Dans le contexte de ce conflit potentiel entre les hauts gradés, Assimi Goïta tente de se présenter comme le successeur naturel du régime en place. Ses récentes activités ressemblent fortement à celles d’un candidat en pleine campagne. Il a organisé un grand rassemblement à Sikasso (sud) le 22 juin, lors duquel il a exhorté « tous les Maliens » à se rassembler et à soutenir son autorité. En même temps, le président colonel a inauguré plusieurs infrastructures tant attendues par les citoyens, comme un viaduc, un stade et un échangeur routier, et a lancé une distribution gratuite de 30 000 tonnes de céréales.
Goïta a également cherché à renforcer son image de chef d’État lors de voyages à l’étranger. Après n’être sorti qu’une seule fois du Mali depuis son accession à la présidence en 2021, pour assister au sommet Russie-Afrique à Saint-Pétersbourg en juillet 2023, il a effectué deux visites entre fin juin et début juillet.
Il s’est d’abord rendu au Burkina Faso, où il a affirmé sa solidarité avec son homologue putschiste, le capitaine Ibrahim Traoré, dont le régime était chancelant suite à une nouvelle attaque mortelle contre l’armée burkinabé. « Nos destinées sont liées. Nous avons emprunté une voie sans retour », a déclaré le colonel Goïta.

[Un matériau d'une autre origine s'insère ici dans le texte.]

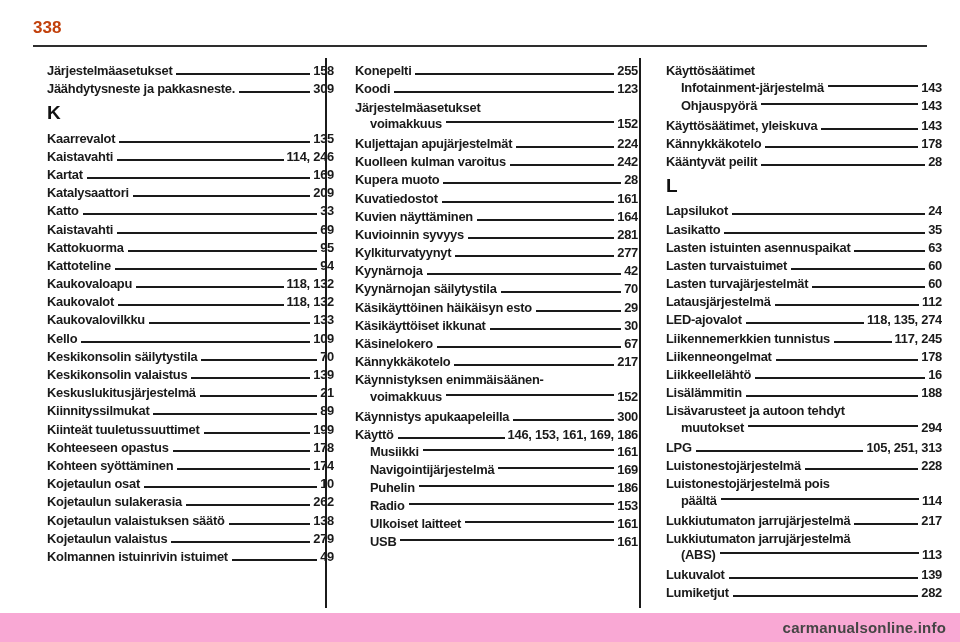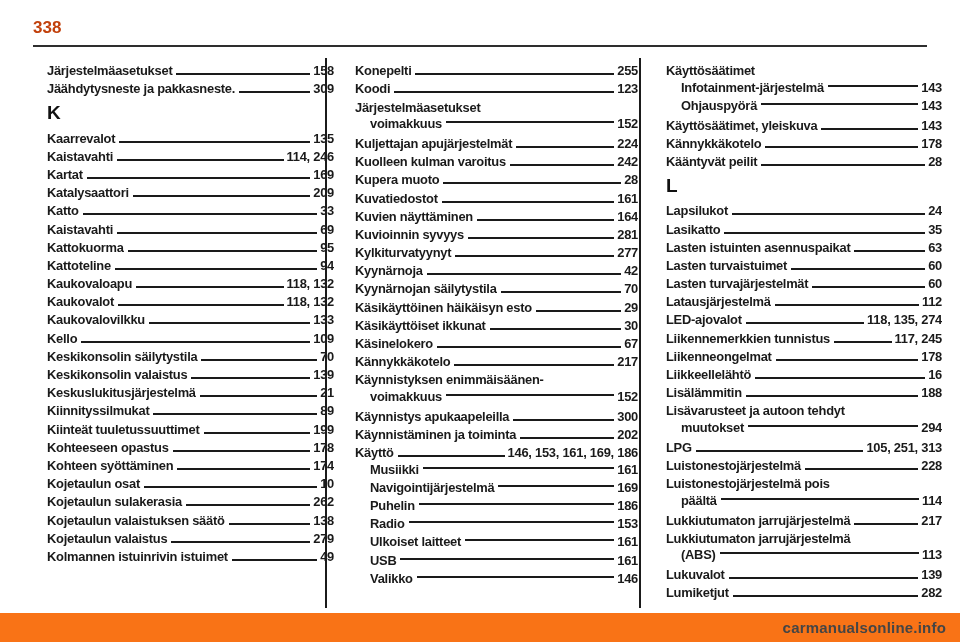"Käynnistäminen ja toiminta" div.row { html: <div> <span>Käynnistäminen ja toiminta</span> <span></span> <span>202</span> </div> -> none }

Quelques jours après, le 6 juillet, il s’est rendu à Niamey pour assister au premier rassemblement des dirigeants de l’Alliance des États du Sahel (AES), une organisation régionale nouvellement établie en septembre 2023 par les coups d’état du Mali, du Burkina Faso et du Niger. Sous la bannière de l’être le « grand frère » des insurgés du Sahel, il a été symboliquement nommé premier président de l’AES. Il a aussi eu une rencontre avec la diaspora du lieu, un passage fréquemment obligatoire pour tout leader aspirant à accroître ses niveaux de popularité.
L’instigateur des coups d’état en Afrique de l’Ouest sera-t-il le premier à apporter une façade démocratique à son pouvoir en orchestrant une élection présidentielle? À Bamako, beaucoup sont de plus en plus convaincus de l’ambition du colonel à échanger son uniforme militaire pour celui du président. Cependant, il y a une limite de temps inévitable: depuis qu’il l’a modifié en 2022, la loi électorale exige qu’un militaire démissionne de l’armée au moins quatre mois avant l’élection pour pouvoir se présenter à la plus haute fonction de l’état.